Structured Knowledge Creation: It moves beyond simple chunks by constructing a Multimodal Knowledge Graph, which automatically extracts entities and maps cross-modal relationships for enhanced understanding.
Intelligent Retrieval: The system utilizes Hybrid Intelligent Retrieval, combining vector search with graph traversal, and employs Modality-Aware Ranking to deliver contextually coherent and highly relevant answers.
Flexibility and Extensibility: It offers adaptive parsing (via MinerU or Docling) and supports VLM-Enhanced Queries, ensuring it is adaptable for technical documentation, research, and enterprise knowledge management.

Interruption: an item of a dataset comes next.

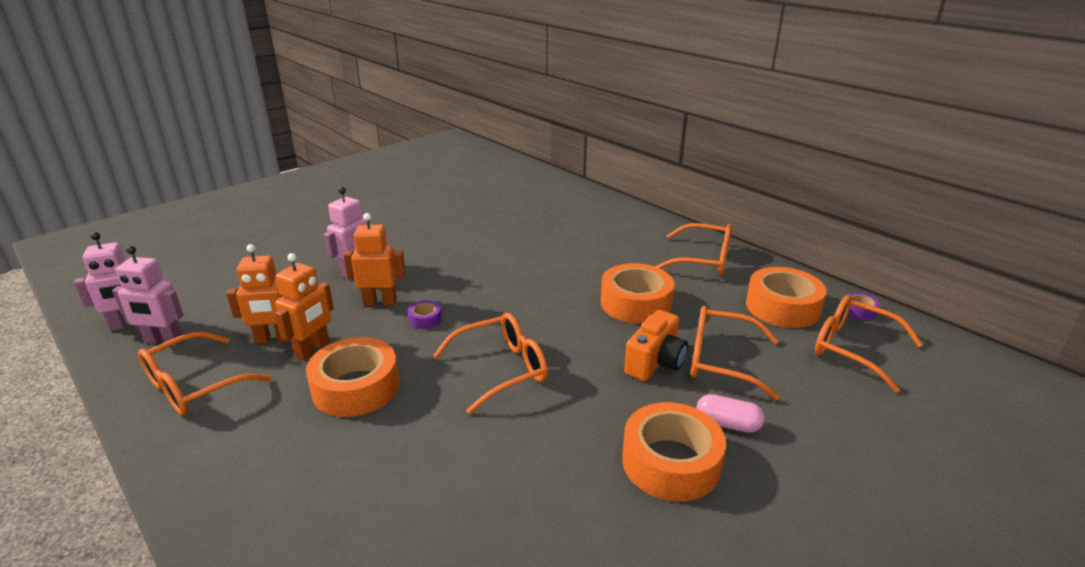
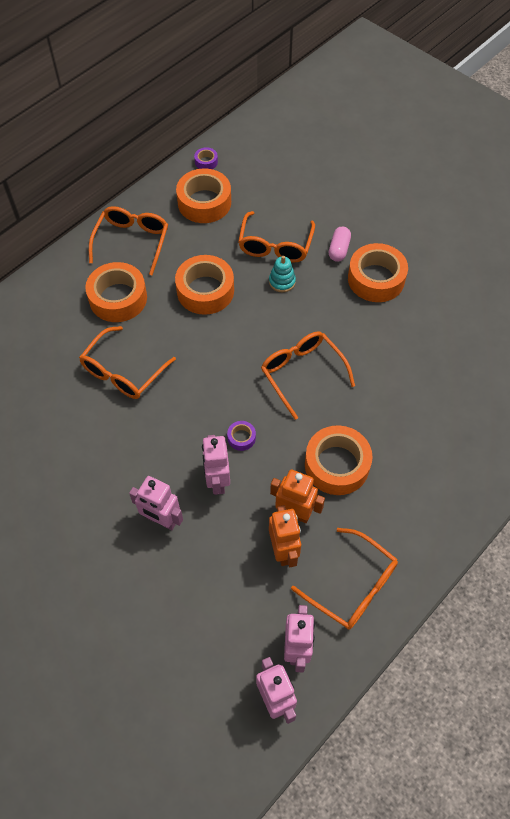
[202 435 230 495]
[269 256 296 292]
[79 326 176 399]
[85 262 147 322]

In short, RAG-Anything is designed to handle the complexity of modern, mixed-content documents, providing researchers and developers with a single, powerful tool for Next-Generation Multimodal Intelligence.

⭐ Next Step: Your version of RAG-Anything

Now that you’ve seen the power and architecture of RAG-Anything, it’s time to try the adaptation: why not try integrating the powerful llama3.2-vision and embeddinggemma models into your own local RAG pipeline and join the Journey?

Thank for reading 🙏

Top comments (7)

Krishna Kumari • Dec 12

Hello did u find anything ? To solve issues can u share the code

Alain Airom • Dec 12

What particular issue?

Krishna Kumari • Dec 12

Please i want to have code which works with ollama models and requiremnts.txt for setting up environment it will be really very helpful if u can provide

Krishna Kumari • Dec 12

Do i need to install lightrag too ? Lightrag issue

Alain Airom • Dec 12

Which issue(s)?

Krishna Kumari • Dec 12

Please specify requirements.txt wuth python and pip versions for compstability

Alain Airom • Dec 13

Ahhhh OKay, well I didn't build a requirements.txt, actually "pip install raganything" installs almost all needed, additionally ollama and docling should be installed as in the sample code.